Note: There are better ways to authenticate and/or use the connection details in R, but for the quick & dirty demo, this will have to do. The password, you’ll notice, is actually coming from a variable, which was loaded from an external file. NEVER put your passwords directly into your source code. Just in case.

OK. So then we get our JSON data in an object, like so (copied from our past examples):

conn <- curl(paste0("https://api.shodan.io/shodan/host/", 
    nslookup(hostname)[1], # Or you can lookup any IP you wish...
    "?key=", s_apikey))
s_q_result <- readLines(conn, warn = FALSE)
close(conn)

You might notice that this time around, we don’t do “fromJSON” on “s_q_result”. That’s on purpose, this time we want to keep the JSON as-is, and put that in our database.

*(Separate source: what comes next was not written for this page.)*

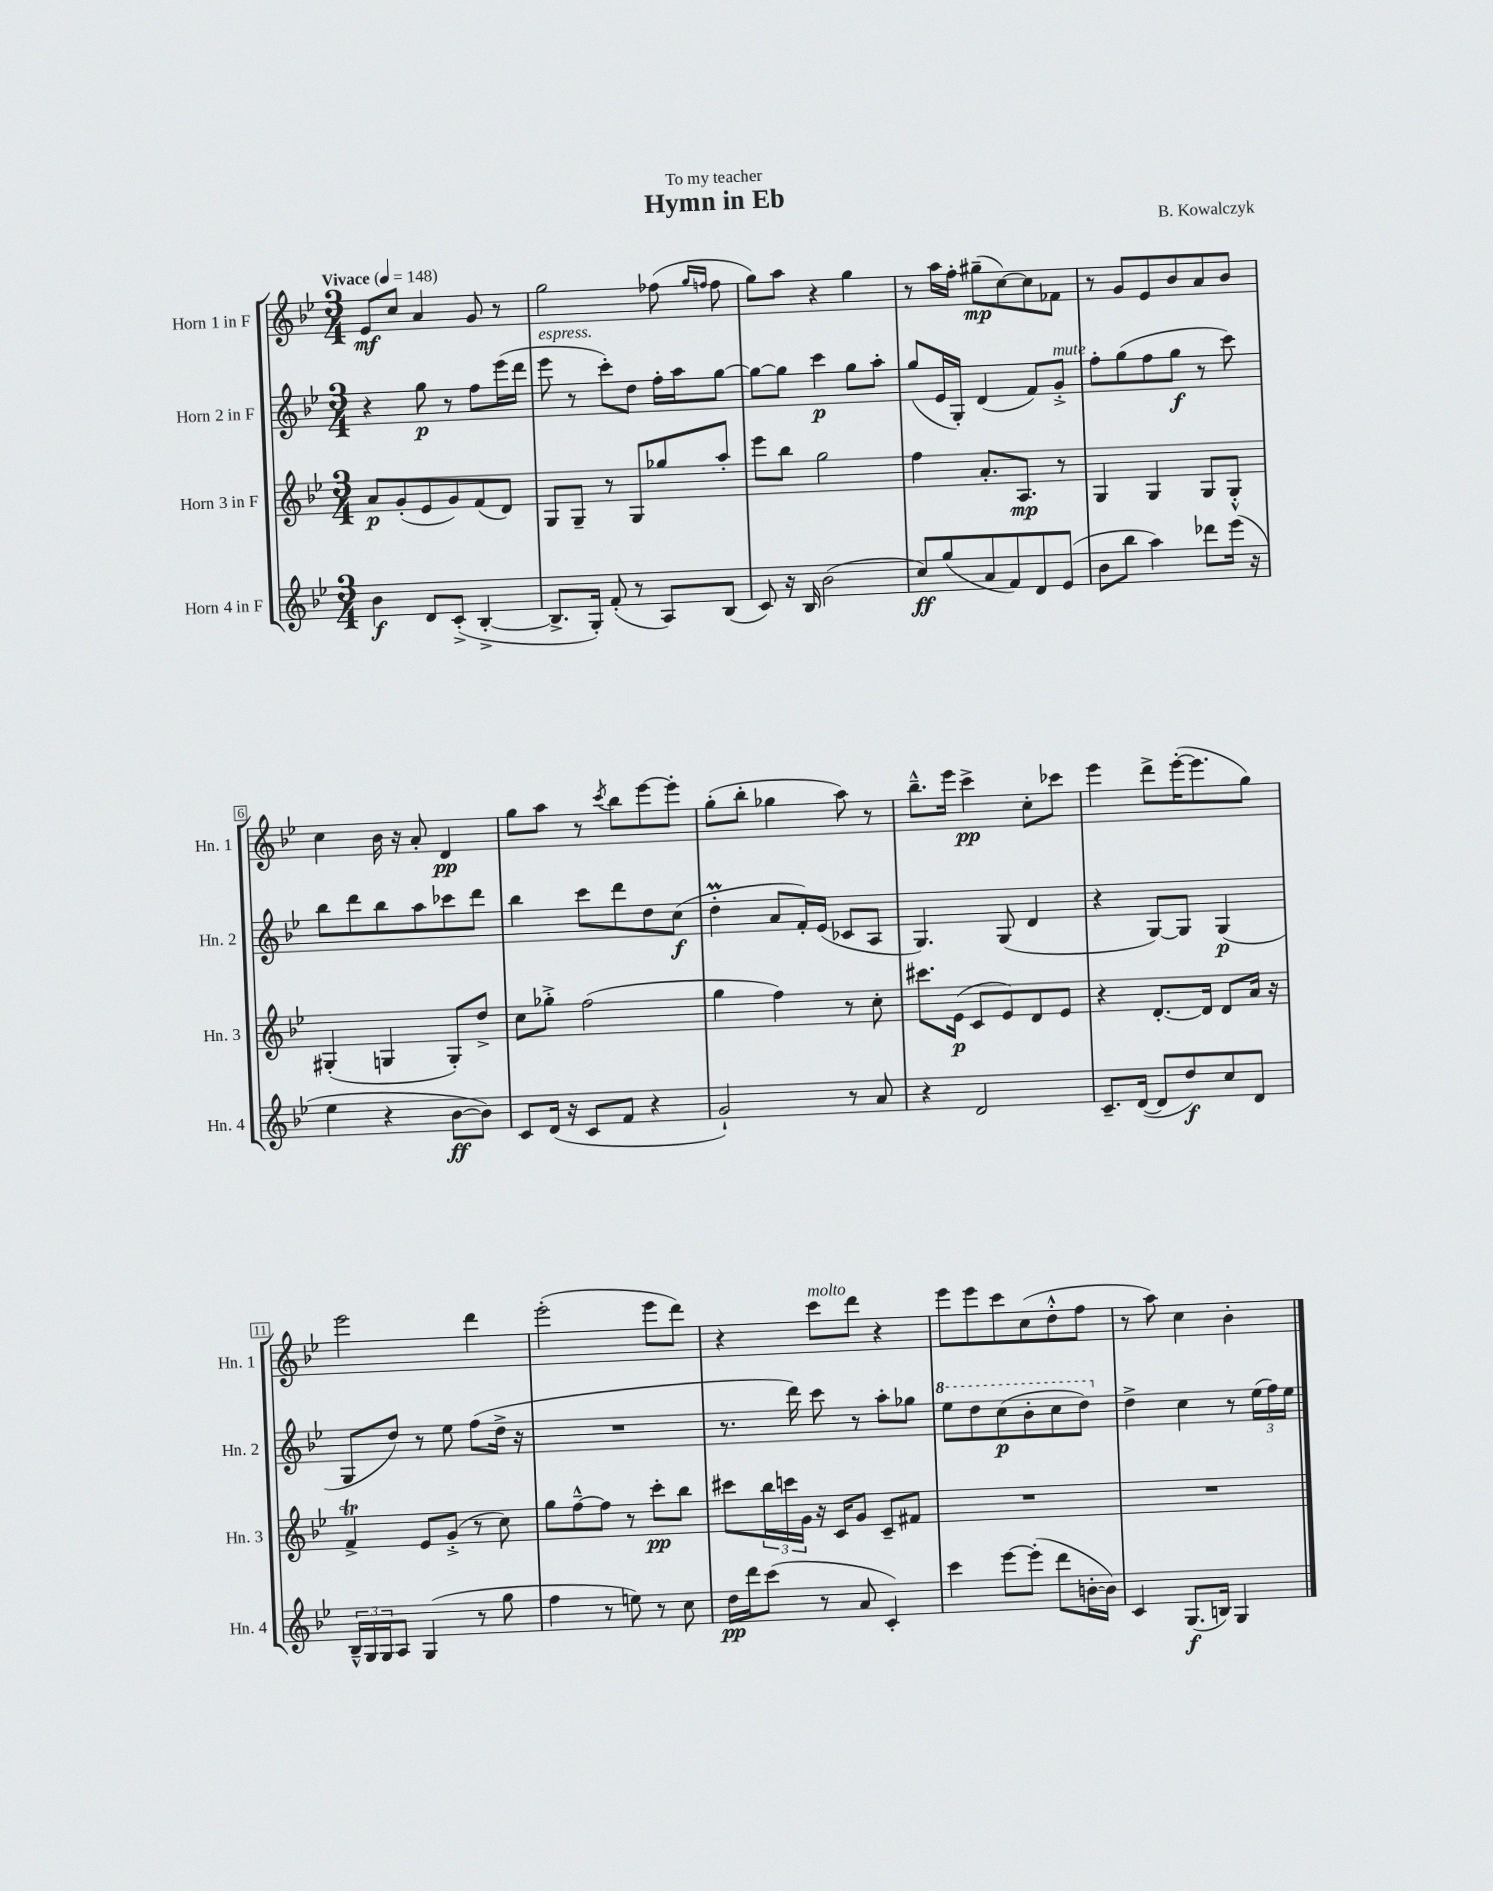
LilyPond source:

# Writing into Table directly from a data.frame...
con <- establish_con()
## DUMMY EXAMPLE, the IP should be real...
dbWriteTable(con, "shodan_data", data.frame(ip = "my IP checked", s_data = s_q_result),
    append = TRUE, row.names = FALSE)
dbDisconnect(con)

This is one way to go (and pretty cool, by the way!). So if you have a dataframe that conforms everything required by the corresponding table in the Database, you can simply “WriteTable” it!

Careful: column names must be perfectly identical. Data formats will be checked by the RDBMS. And other cool stuff that will help us avoid some basic mistakes.

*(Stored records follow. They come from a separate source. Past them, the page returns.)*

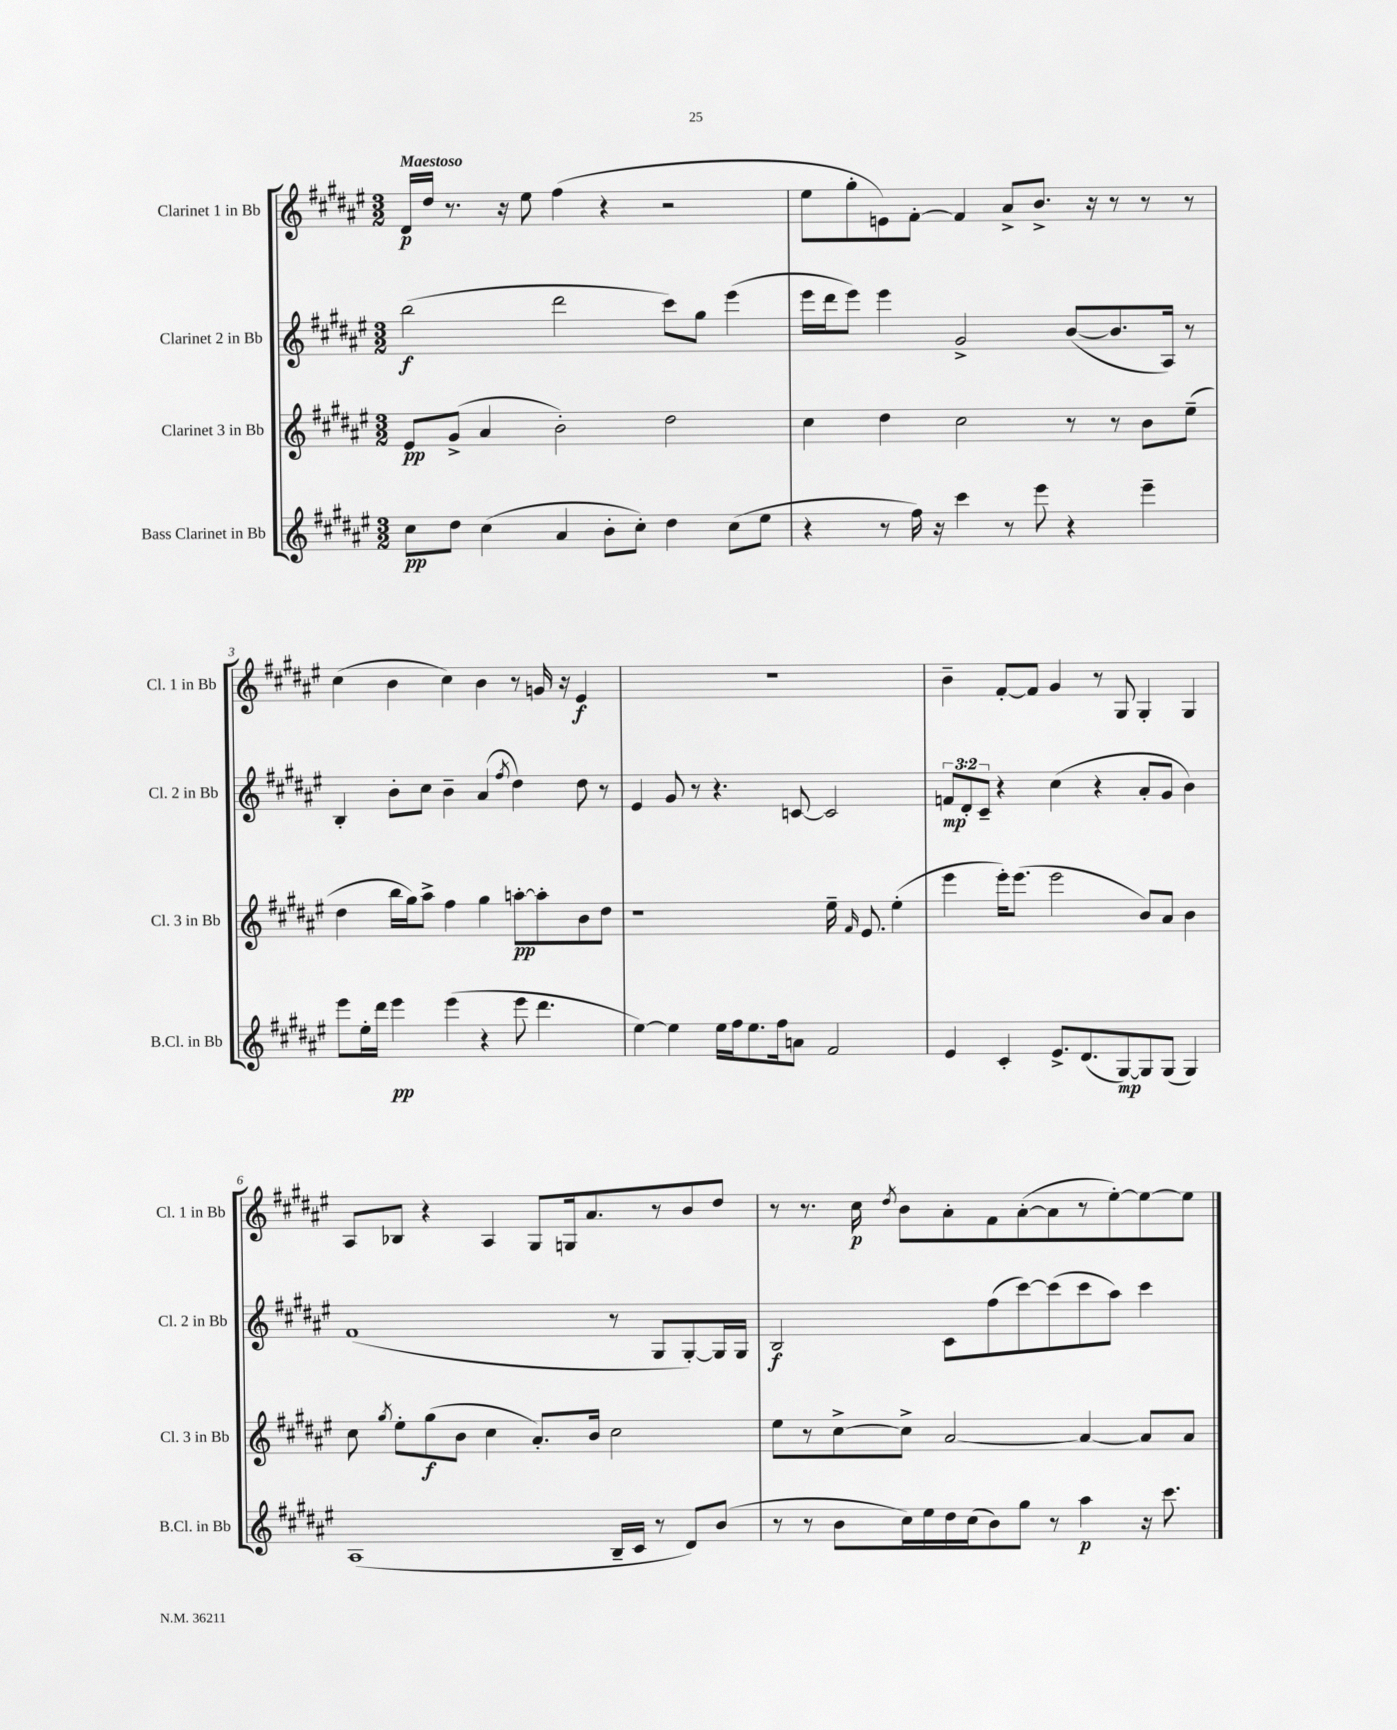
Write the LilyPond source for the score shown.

<<
\new StaffGroup <<
\new Staff = "s0" \with { instrumentName = "Clarinet 1 in Bb" shortInstrumentName = "Cl. 1 in Bb" } {
    \clef treble \key fis \major \numericTimeSignature \time 3/2 \tempo "Maestoso"
    \autoBeamOff dis'16[\p dis''16] r8. r16 eis''8 fis''4( r4 r2 |
    eis''8[ gis''8-. e'8) fis'8]~-. fis'4 ais'8[-> b'8.]-> r16 r8 r8 r8 |
    cis''4( b'4 cis''4) b'4 r8 g'16 r16 eis'4\f |
    R1. |
    b'4-- fis'8[~-. fis'8] gis'4 r8 gis8 gis4-. gis4 |
    ais8[ bes8] r4 ais4 gis8[ g16 ais'8. r8 b'8 dis''8] |
    r8 r8. cis''16\p \acciaccatura { dis''8 } b'8[ ais'8-. fis'8 ais'8~-.( ais'8 r8 eis''8~-.) eis''8~ eis''8] \bar "|." |
}
\new Staff = "s1" \with { instrumentName = "Clarinet 2 in Bb" shortInstrumentName = "Cl. 2 in Bb" } {
    \clef treble \key fis \major \numericTimeSignature \time 3/2 \override Staff.TupletNumber.text = #tuplet-number::calc-fraction-text
    \autoBeamOff b''2\f( dis'''2 cis'''8[) gis''8] eis'''4( |
    eis'''16[ dis'''16 eis'''8]) eis'''4 gis'2-> b'8[~( b'8. ais16]) r8 |
    b4-. b'8[-. cis''8] b'4-- ais'4( \acciaccatura { fis''8 } dis''4) dis''8 r8 |
    eis'4 gis'8 r8 r4. c'8~ c'2 |
    \tuplet 3/2 { f'8[\mp dis'8-. cis'8]-- } r4 cis''4( r4 ais'8[-. gis'8] b'4) |
    fis'1( r8 gis8[ gis8~-.) gis16 gis16] |
    b2\f cis'8[ fis''8( cis'''8~) cis'''8( cis'''8 ais''8]) cis'''4 \bar "|." |
}
\new Staff = "s2" \with { instrumentName = "Clarinet 3 in Bb" shortInstrumentName = "Cl. 3 in Bb" } {
    \clef treble \key fis \major \numericTimeSignature \time 3/2
    \autoBeamOff eis'8[\pp gis'8]->( ais'4 b'2-.) dis''2 |
    cis''4 dis''4 cis''2 r8 r8 b'8[ eis''8]--( |
    dis''4 b''16[ gis''16) ais''8]-> fis''4 gis''4 a''8[~-.\pp a''8-. b'8 dis''8] |
    r1 eis''16-- \grace { fis'16 } eis'8. eis''4-.( |
    eis'''4 eis'''16[-.) eis'''8.]( eis'''2 b'8[) ais'8] b'4 |
    cis''8 \acciaccatura { gis''8 } eis''8[-. gis''8\f( b'8] cis''4 ais'8.[-.) b'16] cis''2 |
    eis''8[ r8 cis''8~-> cis''8]-> ais'2~ ais'4~ ais'8[ ais'8] \bar "|." |
}
\new Staff = "s3" \with { instrumentName = "Bass Clarinet in Bb" shortInstrumentName = "B.Cl. in Bb" } {
    \clef treble \key fis \major \numericTimeSignature \time 3/2
    \autoBeamOff cis''8[\pp dis''8] cis''4( ais'4 b'8[-. cis''8]-.) dis''4 cis''8[( eis''8] |
    r4 r8 fis''16) r16 cis'''4 r8 eis'''8 r4 eis'''4-- |
    eis'''8[ eis''16-. dis'''16] eis'''4\pp eis'''4( r4 eis'''8 dis'''4. |
    eis''4~) eis''4 eis''16[ fis''16 eis''8. fis''16 a'8] fis'2 |
    eis'4 cis'4-. eis'8.[-> dis'8.( gis8~\mp) gis8 gis8]( gis4) |
    ais1( b16[-- cis'16] r8 dis'8[) b'8]( |
    r8 r8 b'8[ cis''16) eis''16 dis''16 cis''16( b'8) gis''8] r8 ais''4\p r16 cis'''8. \bar "|." |
}
>>
>>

For instance, a wrongly-formatted JSON object will NOT get past basic controls for inserts. SO if you construct a JSON object from scratch and forget a double quote (or to escape it), well things won’t “fly”.

Another way to go is to INSERT into our table new entries:

# Adding data to a table, using INSERT:
con <- establish_con()
t_query <- "INSERT INTO shodan_data(ip, s_data) VALUES ('anotherIP', '{\"object_test\": \"test\"}');"
res <- dbSendQuery(con, t_query)
print(res)
dbClearResult(res)
dbDisconnect(con)

Now that will fail if say we put a “UNIQUE” constraint on the IP address, for instance, if that IP is already in the table. Again, this is GOOD as it protects us from screw*** our data.

And once we have data in there, we might want to update instead of recreating everything, and so we’d go the traditional way, possibly:

# What if you want to change some value(s)?
con <- establish_con()
t_query <- "UPDATE shodan_data SET s_data = '{\"object_test\": \"change test\"}' WHERE ip = 'anotherIP';"
res <- dbSendQuery(con, t_query)
dbClearResult(res)
dbDisconnect(con)

Getting back our data

All is good, we can insert stuff. But can we get it back?

For basic queries, sure:

con <- establish_con()
t_query <- "SELECT * FROM shodan_data"
res <- dbSendQuery(con, t_query)
res2 <- dbFetch(res) # For potentially later use...
dbClearResult(res)
dbDisconnect(con)

But what about nested JSON stuff? That’s a bit more tricky (and I had to look it up, as it was my first time around Postgres & JSON stored objects…). But, after a while, it’s a bit more intuitive:

con <- establish_con()
t_query <- "SELECT ip, 
  s_data->'country_code' AS country_ISO,
  s_data->'domains'->>0 AS first_domain
  FROM shodan_data"
res <- dbSendQuery(con, t_query)
res2 <- dbFetch(res) # For potentially later use...
dbClearResult(res)
dbDisconnect(con)

And it works!

Final note here: from the last bit of code, “res2” will contain a Dataframe. Which is convenient for us to manipulate.

Conclusions

Armed with the past few entries of the Blog, we’re armed and prepared to:

  • Install a container-based Postgres SQL RDBMS
  • Install and connect a container-based Database client (PgAdmin in this case)
  • We already had an RStudio container, but now we’re able to use it to connect to our database and work with it.
  • And as a bonus, we can actually store and retrieve JSON-formatted data. “Cherry on the icing on the cake”.

Now we’ll be able to fetch our JSON data, and sometime we’ll use the jsonlite package functions, like “fromJSON” and “toJSON”, to manipulate the data from within our script. Where the balance will be, well I guess that will depend on each use-case…

But I’m happy: A new important topic covered: SQL Databases. In our case, JSON-supporting well known RDBMS. And it is an important thing to know. So I hope the last few entries will help you begin your journey there (but it doesn’t replace Coursera’s Dr Chuck “postgres for everyone”, nor would I in my wildest dreams expect to compete there ;)).